America and Europe’s China Challenge
Ellen Bork
The New York Sun
March 18, 2004

The plans of Prime Minister-elect Zapatero to bring Spanish troops home from Iraq present a huge challenge to the future of transatlantic relations. While Washington devotes itself to dealing with this crisis, another major disagreement would be unwelcome to say the least. Unfortunately, a conflict is emerging in transatlantic relations about China.

Europe's courtship of China for trade purposes, like America's, is nothing new. However, European countries increasingly view the acquisition of influence in China as coming at America's expense. Jacques Chirac, for example seeks a "China in full growth and a united Europe" as a counterbalance to American power. Seen in those terms, recent European overtures toward Beijing have serious long-term implications, and quite possibly dangerous consequences in the near future.

Take Taiwan. As voters there prepare to cast ballots Saturday for president and referenda on defending against the Chinese threat, French warships are engaged in naval exercises under the command of China's People's Liberation Army. Meanwhile, on shore, the E.U. foreign affairs chief, Javier Solana, visited Beijing as part of an effort to end the E.U.'s arms embargo, the last remaining sanction imposed after the Tiananmen Square massacre in 1989. Mr. Solana's mission? To finesse Brussels's lifting of the embargo so as to - in his words - "contribute to the better of the relationship between the European Union and China and at the same time not contribute to the increasing of weapons in the region, but contribute to the stability of the region."

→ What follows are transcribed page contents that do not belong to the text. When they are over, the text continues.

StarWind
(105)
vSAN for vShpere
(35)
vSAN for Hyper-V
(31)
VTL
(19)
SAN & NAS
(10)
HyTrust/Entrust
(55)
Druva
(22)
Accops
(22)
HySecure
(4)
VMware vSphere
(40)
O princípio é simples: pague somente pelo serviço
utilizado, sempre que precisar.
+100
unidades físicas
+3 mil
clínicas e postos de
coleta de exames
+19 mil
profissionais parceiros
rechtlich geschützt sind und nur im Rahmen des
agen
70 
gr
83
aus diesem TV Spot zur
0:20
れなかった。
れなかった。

At first glance, these overtures may seem repellant, but inconsequential. America, not Europe, is the leading power in Asia. Washington's relations with Tokyo, Seoul, and Canberra set the agenda, and American troops - not French, British, or Germans - guarantee security in the region. In fact, even President Chirac implicitly made European irrelevance a justification for lifting the embargo, asserting, "it's obviously not likely to change the strategic balance of power."

The belief that Europe cannot complicate American security interests may be reassuring, but the reality is otherwise. Pentagon studies say the balance of forces in the Taiwan Strait will begin to tilt in Beijing's favor as early as next year. European willingness to contribute to Taiwan's vulnerability, and put its weapons used against American forces defending Taiwan raises another issue. Where else might the E.U. be willing to advance China's regional military and political influence?

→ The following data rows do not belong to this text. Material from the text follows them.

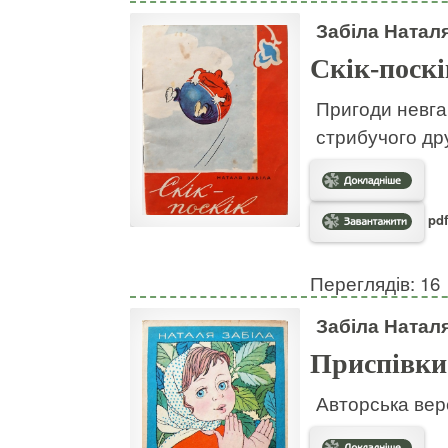
Забіла Натал
Скік-поскі
Пригоди невгам
стрибучого дру
pdf
Переглядів: 16
Забіла Натал
Приспівки
Авторська вер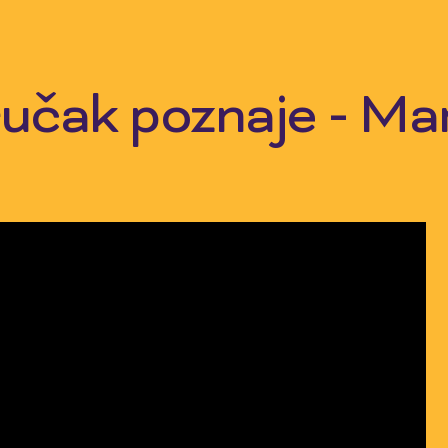
oručak poznaje - M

As the saying goes, you can't beat something with nothing. While working to persuade the E.U. not to lift its embargo, Washington needs to enlist Europe in an alternate vision for Asia that emphasizes the common interest in an Asia dominated by democracies, not dictatorships. President Bush has hinted at such a project, speaking approvingly of a "fellowship of free Pacific nations...as strong and united as our Atlantic partnership." While America has played the leading role in post-War II Asia, under a web of bilateral relationships, European's NATO experience would be invaluable in a security alliance of democracies stretching from New Delhi to Tokyo.

Before any of this can happen, America needs a realistic China policy. The Bush administration boasts the best U.S.-China relations in 30 years, even while trying to cope with its obstructionist tactics in the North Korea nuclear talks. The president gave China a pass on the democracy imperative he outlined in his speech at the National Endowment for Democracy last November, while the State Department has spent the past year criticizing Beijing for rights abuses, including arrests of democracy activists. America itself engages in military cooperation with China, but claims, according to one official, "we don't do anything operational, and everything we do is circumscribed by law so as to prevent China from gaining knowledge of advanced Western military tactics and procedures." Nevertheless, it is extremely hard to persuade allies not to sell weapons to a country that Secretary of State Powell calls a "real friend."

Even if Washington sorts out its China policy, the conflict between American and Europe may run deeper and be much harder to solve. European leaders' competitive nature coupled with Realpolitik instincts will continue to cause problems, says Jeffrey Gedmin, an American who directs the Aspen Institute Berlin. "China has this huge market, is a nuclear power, maintains its permanent seat on the Security Council. In Europe, Realpolitik trumps Moralpolitik nearly every time." With Asia fast becoming the region of greatest strategic concern, America had better ensure China is one of the exceptions to that rule.